Charleson spent a year with the Royal Shakespeare Company in Stratford-upon-Avon 1978–79. In The Tempest, he performed a hauntingly voiced Ariel; Tranio in The Taming of the Shrew; and Love's Labour's Lost opposite Richard Griffiths as the King - both in Stratford and London's Aldwych Theatre. Lawrence Vail of the Royal Shakespeare Company appeared in an acclaimed production of Once in a Lifetime (1979) at the Aldwych Theatre (1979), and he played Pierre in the Jane Lapotaire vehicle Piaf, capturing the attention of the filmmakers of Chariots of Fire.
Charleson earned particular renown and acclaim in the 1980s for his performance at the National Theatre. In Richard Eyre's hugely popular revival of the musical Guys and Dolls (1982), opposite Julie Covington as Sister Sarah, with Bob Hoskins as Nathan Detroit and Julia McKenzie as Adelaide.
In a New Play as Eddie (1984–85), Charleson received an Olivier Award nomination for Actor of the Year, opposite Julie Walters as his on-again off-again love object. And he was a highly praised Brick, the repressed homosexual protagonist in Tennessee Williams' Cat on a Hot Tin Roof (1988), opposite Lindsay Duncan.
Charleson performed his second run of Hamlet, this time at the National Theatre, in a critically ill man. Richard Eyre, director Richard Eyre, after some initial misgivings based on Charleson's wellbeing, had him come in to substitute Daniel Day-Lewis, who had abandoned the venture. Charleson's face was also swollen from septicemia, as audience members and the majority of the public were informed that he was recovering from a sinus surgery.

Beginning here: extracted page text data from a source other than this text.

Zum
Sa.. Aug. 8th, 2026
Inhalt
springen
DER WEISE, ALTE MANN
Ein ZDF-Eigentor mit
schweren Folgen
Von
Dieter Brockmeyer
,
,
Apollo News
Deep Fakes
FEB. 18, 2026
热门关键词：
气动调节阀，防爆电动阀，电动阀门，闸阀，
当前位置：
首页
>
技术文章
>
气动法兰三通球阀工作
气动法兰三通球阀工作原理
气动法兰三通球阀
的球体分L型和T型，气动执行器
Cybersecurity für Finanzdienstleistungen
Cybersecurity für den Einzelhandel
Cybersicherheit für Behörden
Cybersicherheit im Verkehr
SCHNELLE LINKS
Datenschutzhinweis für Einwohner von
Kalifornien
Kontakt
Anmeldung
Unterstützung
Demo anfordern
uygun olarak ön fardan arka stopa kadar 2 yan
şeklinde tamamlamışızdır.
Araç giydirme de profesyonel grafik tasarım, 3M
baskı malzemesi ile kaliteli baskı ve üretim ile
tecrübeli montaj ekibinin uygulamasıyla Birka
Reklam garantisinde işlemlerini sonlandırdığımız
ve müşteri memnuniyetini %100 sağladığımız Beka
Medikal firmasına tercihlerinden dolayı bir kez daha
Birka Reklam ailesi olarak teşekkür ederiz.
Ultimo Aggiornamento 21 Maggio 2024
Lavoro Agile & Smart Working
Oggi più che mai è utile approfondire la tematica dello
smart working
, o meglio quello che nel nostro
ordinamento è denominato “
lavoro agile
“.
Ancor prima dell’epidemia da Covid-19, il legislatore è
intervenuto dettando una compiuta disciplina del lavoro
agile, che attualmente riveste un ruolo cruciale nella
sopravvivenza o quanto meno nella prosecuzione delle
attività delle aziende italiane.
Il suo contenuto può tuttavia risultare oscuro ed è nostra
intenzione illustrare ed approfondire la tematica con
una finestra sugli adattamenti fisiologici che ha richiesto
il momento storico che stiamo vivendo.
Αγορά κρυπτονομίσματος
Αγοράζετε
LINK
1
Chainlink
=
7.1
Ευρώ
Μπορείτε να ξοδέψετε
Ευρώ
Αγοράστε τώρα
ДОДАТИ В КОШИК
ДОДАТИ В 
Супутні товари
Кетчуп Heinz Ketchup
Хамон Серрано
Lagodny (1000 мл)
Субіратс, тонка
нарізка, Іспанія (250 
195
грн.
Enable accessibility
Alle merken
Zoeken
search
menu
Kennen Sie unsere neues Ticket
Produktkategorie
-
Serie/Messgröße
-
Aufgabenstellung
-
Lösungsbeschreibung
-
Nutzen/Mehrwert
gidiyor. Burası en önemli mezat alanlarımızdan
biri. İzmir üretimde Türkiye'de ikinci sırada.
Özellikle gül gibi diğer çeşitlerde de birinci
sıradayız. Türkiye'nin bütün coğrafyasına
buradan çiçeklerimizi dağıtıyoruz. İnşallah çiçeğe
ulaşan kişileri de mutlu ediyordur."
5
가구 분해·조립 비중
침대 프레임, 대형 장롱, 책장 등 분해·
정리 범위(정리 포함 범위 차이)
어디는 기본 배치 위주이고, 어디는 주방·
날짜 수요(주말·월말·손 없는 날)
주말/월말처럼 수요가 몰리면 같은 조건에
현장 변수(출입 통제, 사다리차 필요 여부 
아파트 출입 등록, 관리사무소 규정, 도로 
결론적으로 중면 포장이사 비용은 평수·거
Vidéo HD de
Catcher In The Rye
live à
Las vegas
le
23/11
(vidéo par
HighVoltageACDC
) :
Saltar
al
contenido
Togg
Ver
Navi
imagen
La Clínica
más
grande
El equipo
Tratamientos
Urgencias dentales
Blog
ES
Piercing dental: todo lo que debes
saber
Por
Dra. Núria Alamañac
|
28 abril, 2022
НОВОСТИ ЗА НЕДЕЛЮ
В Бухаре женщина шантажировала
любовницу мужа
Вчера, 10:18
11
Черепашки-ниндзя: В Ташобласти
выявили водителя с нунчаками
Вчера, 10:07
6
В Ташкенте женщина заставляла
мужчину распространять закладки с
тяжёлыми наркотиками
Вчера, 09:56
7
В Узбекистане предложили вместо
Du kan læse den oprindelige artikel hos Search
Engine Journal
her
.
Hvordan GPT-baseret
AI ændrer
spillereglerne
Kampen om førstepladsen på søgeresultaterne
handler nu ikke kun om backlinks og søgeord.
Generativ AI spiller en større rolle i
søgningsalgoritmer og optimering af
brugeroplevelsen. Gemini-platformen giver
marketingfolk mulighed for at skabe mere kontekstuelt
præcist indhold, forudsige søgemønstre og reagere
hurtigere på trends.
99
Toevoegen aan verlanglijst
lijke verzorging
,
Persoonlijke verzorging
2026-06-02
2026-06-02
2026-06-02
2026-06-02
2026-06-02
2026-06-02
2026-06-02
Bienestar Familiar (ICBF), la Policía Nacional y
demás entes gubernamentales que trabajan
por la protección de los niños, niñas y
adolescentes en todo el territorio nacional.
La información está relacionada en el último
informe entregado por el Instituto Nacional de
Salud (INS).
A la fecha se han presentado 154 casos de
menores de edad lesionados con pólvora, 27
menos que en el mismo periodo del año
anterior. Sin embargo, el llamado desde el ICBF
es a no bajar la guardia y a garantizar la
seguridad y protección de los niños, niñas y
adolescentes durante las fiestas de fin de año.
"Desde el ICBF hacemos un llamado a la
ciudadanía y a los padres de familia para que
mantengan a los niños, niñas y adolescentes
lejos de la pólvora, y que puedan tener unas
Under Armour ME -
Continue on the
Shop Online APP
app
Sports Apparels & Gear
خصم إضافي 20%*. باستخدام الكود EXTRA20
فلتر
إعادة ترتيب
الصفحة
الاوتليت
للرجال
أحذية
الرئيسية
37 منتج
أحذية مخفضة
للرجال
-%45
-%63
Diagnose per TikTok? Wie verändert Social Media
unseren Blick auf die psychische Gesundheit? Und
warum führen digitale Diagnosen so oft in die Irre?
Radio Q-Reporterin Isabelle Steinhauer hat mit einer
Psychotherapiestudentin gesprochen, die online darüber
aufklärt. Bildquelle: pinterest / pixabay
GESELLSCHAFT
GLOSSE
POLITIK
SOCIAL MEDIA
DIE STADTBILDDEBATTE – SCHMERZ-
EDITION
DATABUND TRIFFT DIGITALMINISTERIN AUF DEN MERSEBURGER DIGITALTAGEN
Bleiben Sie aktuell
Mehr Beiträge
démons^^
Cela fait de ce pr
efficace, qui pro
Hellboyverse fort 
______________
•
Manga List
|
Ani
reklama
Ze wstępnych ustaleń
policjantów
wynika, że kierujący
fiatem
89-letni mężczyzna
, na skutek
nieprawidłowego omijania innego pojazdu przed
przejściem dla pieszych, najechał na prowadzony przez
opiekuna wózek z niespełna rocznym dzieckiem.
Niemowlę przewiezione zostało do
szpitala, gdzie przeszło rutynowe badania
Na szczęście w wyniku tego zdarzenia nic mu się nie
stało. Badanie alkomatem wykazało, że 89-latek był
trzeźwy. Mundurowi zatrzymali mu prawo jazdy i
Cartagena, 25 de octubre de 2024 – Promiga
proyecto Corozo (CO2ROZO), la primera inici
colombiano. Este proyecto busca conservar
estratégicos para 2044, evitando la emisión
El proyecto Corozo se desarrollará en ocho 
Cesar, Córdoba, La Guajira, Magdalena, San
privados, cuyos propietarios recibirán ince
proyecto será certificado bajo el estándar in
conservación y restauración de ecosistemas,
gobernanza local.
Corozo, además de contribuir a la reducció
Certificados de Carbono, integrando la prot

In a long review lauding Charleson's performance, John Peter wrote in the Sunday Times: "John Peter wrote in the Sunday Times glorifying Charleson's success.
McKellen said he wished that Ian McKellen for his Iago in Othello, but not really because he but Ian Charleson, 1989's Best Actor, he told Charleson the day after, but he didn't realise that he was not the best Actor of 1989, and he presented him with his statuette.